In Deutschland leben rund eine Million Menschen mit einer Querschnittslähmung. Die häufigsten Ursachen sind Verkehrsunfälle, Stürze oder Arbeitsunfälle. Die Patienten ziehen sich ihre Verletzung im Durchschnitt mit nur 23 Jahren zu. Rund die Hälfte ist arbeitsunfähig und erhält Rente. „Studien und Forschungsprojekte zeigen, dass ihre Reintegration ins Berufsleben durchaus sinnvoll ist“, informiert IPA-Abteilungsleiter Dr. Urs Schneider.

Was in Deutschland oft schon eine Herausforderung ist und viele Betroffene vor Problemen stellt, gestaltet sich in osteuropäischen Ländern wie Georgien, Ukraine, Russland, Rumänien oder Polen als noch schwieriger. Hier fehlt meistens das notwendige Geld für eine professionelle Wiedereingliederung in den Alltag. Viele Menschen aus Osteuropa sind auf ihren Hof angewiesen, da sie sehr oft Selbstversorger sind. Das Problem ist nur, dass die Betroffenen nicht mitarbeiten können, weil die nötigen Assistenzsysteme fehlen. Gleiches betrifft auch Soldaten aus Kriegsgebieten wie Afghanistan oder Irak, die sich während des militärischen Einsatzes eine Querschnittslähumg zugezogen haben. Auch ihre Wiedereingliederung in den Alltag gestaltet sich oft als schwierig.

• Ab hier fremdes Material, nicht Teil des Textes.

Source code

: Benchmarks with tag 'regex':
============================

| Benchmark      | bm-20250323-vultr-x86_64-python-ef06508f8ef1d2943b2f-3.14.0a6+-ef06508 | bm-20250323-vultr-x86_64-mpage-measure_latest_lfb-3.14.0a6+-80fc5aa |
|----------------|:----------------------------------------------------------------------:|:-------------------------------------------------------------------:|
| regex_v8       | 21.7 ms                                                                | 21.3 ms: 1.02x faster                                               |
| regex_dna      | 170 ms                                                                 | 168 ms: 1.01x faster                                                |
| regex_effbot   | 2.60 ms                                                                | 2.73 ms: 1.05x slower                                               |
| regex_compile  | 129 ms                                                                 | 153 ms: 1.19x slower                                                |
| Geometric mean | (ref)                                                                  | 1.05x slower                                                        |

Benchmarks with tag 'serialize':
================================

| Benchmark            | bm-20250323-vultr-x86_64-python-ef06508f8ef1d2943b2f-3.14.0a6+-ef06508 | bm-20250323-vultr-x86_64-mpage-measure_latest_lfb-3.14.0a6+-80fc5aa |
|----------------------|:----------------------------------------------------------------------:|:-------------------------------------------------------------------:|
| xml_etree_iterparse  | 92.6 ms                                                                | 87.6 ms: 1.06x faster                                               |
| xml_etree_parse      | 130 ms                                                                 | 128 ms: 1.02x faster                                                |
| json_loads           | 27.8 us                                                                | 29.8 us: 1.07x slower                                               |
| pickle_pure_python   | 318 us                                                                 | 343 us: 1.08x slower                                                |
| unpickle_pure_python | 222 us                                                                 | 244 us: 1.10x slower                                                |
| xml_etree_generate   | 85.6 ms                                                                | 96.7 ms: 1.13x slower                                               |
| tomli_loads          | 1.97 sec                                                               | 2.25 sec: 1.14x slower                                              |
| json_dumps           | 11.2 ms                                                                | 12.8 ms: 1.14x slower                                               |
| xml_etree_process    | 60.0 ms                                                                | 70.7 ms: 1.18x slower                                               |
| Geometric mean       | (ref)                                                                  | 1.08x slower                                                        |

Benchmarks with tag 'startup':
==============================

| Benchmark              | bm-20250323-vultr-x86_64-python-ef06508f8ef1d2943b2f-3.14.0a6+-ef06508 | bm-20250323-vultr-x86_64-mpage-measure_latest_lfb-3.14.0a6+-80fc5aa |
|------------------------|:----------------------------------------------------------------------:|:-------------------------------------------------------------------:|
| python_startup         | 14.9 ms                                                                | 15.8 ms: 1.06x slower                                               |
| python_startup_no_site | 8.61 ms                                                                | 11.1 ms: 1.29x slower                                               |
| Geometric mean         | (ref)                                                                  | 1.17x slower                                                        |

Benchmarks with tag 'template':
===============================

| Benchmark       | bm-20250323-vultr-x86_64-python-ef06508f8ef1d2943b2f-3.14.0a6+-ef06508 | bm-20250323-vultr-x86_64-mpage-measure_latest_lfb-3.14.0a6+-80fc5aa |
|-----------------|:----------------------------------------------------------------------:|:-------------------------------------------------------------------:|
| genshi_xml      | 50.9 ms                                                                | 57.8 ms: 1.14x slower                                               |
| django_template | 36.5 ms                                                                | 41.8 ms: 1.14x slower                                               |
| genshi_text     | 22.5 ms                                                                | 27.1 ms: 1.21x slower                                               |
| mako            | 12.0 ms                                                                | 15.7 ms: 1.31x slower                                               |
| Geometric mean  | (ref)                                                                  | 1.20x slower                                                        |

„Es gibt keine funktionale und preiswerte Lösung, um wieder auf einen Traktor zu kommen“, kritisiert Schneider. Auch die International Society of Wheelchair Professionals, bei der Schneider im Beirat sitzt, hat einen internationalen Bedarf für ein entsprechendes Hebesystem identifiziert.

Funktionale und preiswerte Hebehilfe konzipieren

Zusammen mit dem Masterstudiengang Medizintechnik der Universität Stuttgart bearbeitet Schneider jedes Jahr eine aktuelle Fragestellung. In einer viertägigen Blockveranstaltung von 20. bis 23. November beim Fraunhofer IPA in Stuttgart sollen die Studierenden eine funktionale und kostengünstige Hebehilfe konzipieren. Unterstützung erhalten sie von André Beez. Er ist Inhaber des Garten- und Landschaftsbauunternehmens Schlemmi’s aus Steinwiesen. Hilfe kommt auch von Manuel Schnappauf, der mit Beez seit vielen Jahren befreundet ist. Der gelernte Landmaschinentechniker sitzt selbst im Rollstuhl und hat schon mehrere Assistenzsysteme für die Landwirtschaft gebaut. Damit sich die Studierenden ein Bild von der Ausgangssituation verschaffen können, standen ihnen am zweiten Veranstaltungstag ein Traktor und ein Rollstuhl in der Versuchshalle des IFF der Universität Stuttgart zur Verfügung. „Nach Projektende denken wir mit den Studierenden und André Beez darüber nach, das Konzept der Studierenden umzusetzen“, informiert Schneider.